America’s largest farms are far less risky than smaller operations and typically have fewer crop insurance claims, according to a new working paper from top agricultural economists. And proposals to exclude those farms from crop insurance could drive up costs for small farmers.
The study comes as Congress takes up debate on the future of America’s farm policy.
In crop insurance, farmers pay significant premiums for insurance coverage that is delivered by the private sector. Those premiums are discounted to encourage more farmers to participate, which reduces taxpayers’ exposure to costly disasters.
The resulting insurance coverage kicks in only if there is a loss – weather disaster or sharp price declines – and only after farmers shoulder a deductible of at least 25%.
The system has become an essential risk management tool for most farmers, with 1.2 million insurance policies now protecting $106 billion worth of crops on 311 million acres in all 50 states. Farmers have spent more than $15 billion from their own pockets on policies in the last 4 years alone.
Its popularity is one reason farm policy opponents are targeting insurance coverage in the next Farm Bill. Specifically, critics have their sights set on larger farms – looking to cap premium discounts for some farmers and exclude other operations altogether.
Study authors Keith H. Coble and Brian Williams, economists with Mississippi State University, examined indemnity payments to farms growing corn and soybeans to determine risk levels. What they found is the average per acre yield indemnity declines dramatically for farms larger than 4,000 acres.
Coble and Williams note for corn, the indemnities dropped from $10.44 per acre for farms of 100 acres to less than $7.00 per acre for farms with over 4,000 acres – a 33% difference.
For soybean, the indemnities dropped from $4 an acre for farmers of 100 acres to less than $3.25 an acre for farmers of more than 4,000 acres – a 19% reduction.
If the findings of this study are representative, then the result of excluding larger farms from crop insurance would be more losses per acre, and, over time, more costly premiums for the farmers remaining in the program..
Tom Zacharias, president of the National Crop Insurance Services, a trade group representing crop insurers, explained.
“Insurance is about spreading risk among as wide a base as possible, and in crop insurance that means enrolling as many acres as possible,” he said. “Having large farms that are less risky in the system effectively makes the whole system less risky and makes premiums cheaper for everyone else.”
Conversely, removing less risky participants drives up costs for everyone else, much like removing safe drivers from auto insurance or young, healthy people from life insurance.

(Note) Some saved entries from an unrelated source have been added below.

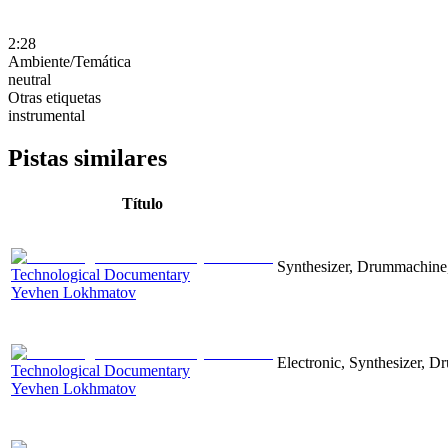
2:28
Ambiente/Temática
neutral
Otras etiquetas
instrumental
Pistas similares
Título
Synthesizer, Drummachine, 
Technological Documentary
Yevhen Lokhmatov
Electronic, Synthesizer, D
Technological Documentary
Yevhen Lokhmatov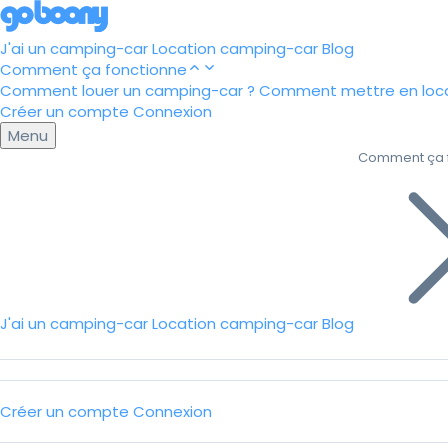
J'ai un camping-car
Location camping-car
Blog
Comment ça fonctionne
Comment louer un camping-car ?
Comment mettre en loca
Créer un compte
Connexion
Menu
Comment ça 
J'ai un camping-car
Location camping-car
Blog
Créer un compte
Connexion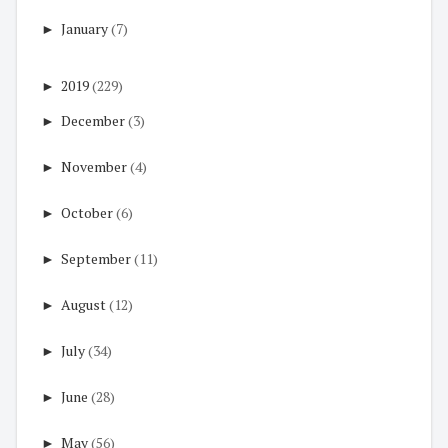
►
January
(7)
►
2019
(229)
►
December
(3)
►
November
(4)
►
October
(6)
►
September
(11)
►
August
(12)
►
July
(34)
►
June
(28)
►
May
(56)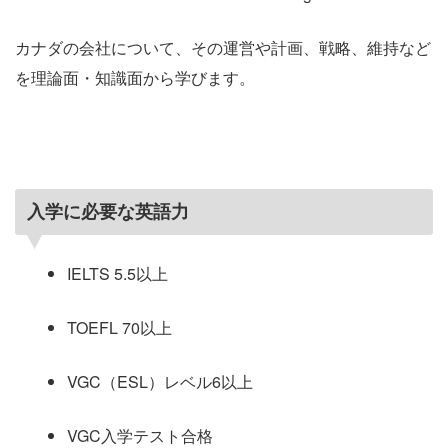
カナダの会社について、その運営や計画、戦略、維持など
を理論面・知識面から学びます。
入学に必要な英語力
IELTS 5.5以上
TOEFL 70以上
VGC（ESL）レベル6以上
VGC入学テスト合格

That could have negative consequences for the agricultural industry, said Art Barnaby of Kansas State University’s Department of Agricultural Economics, an expert in the field of crop insurance. He authored a similar joint paper with KSU Professor Mykel Taylor on Kansas farmers in October 2017.
“The negative consequence is you have people uninsured, which increases political pressure for disaster aid. Ad hoc disaster programs can be more expensive and don’t provide the same level of certainty for farmers,” Barnaby said. “With crop insurance, you have something to make a business on.”
Work by Barnaby and Taylor showed that when you get out of the Midwest and into areas with high-valued fruits and vegetables – areas like California and the Northeast – the proposed caps could ensnare some smaller farms as well, limiting risk management protection for crops that have no other safety net.
“Crop insurance works because Congress made investments throughout the years to ensure it is affordable, widely available and economically viable,” Zacharias concluded. “Any effort to reverse those investments will ultimately hurt farmers and taxpayers.”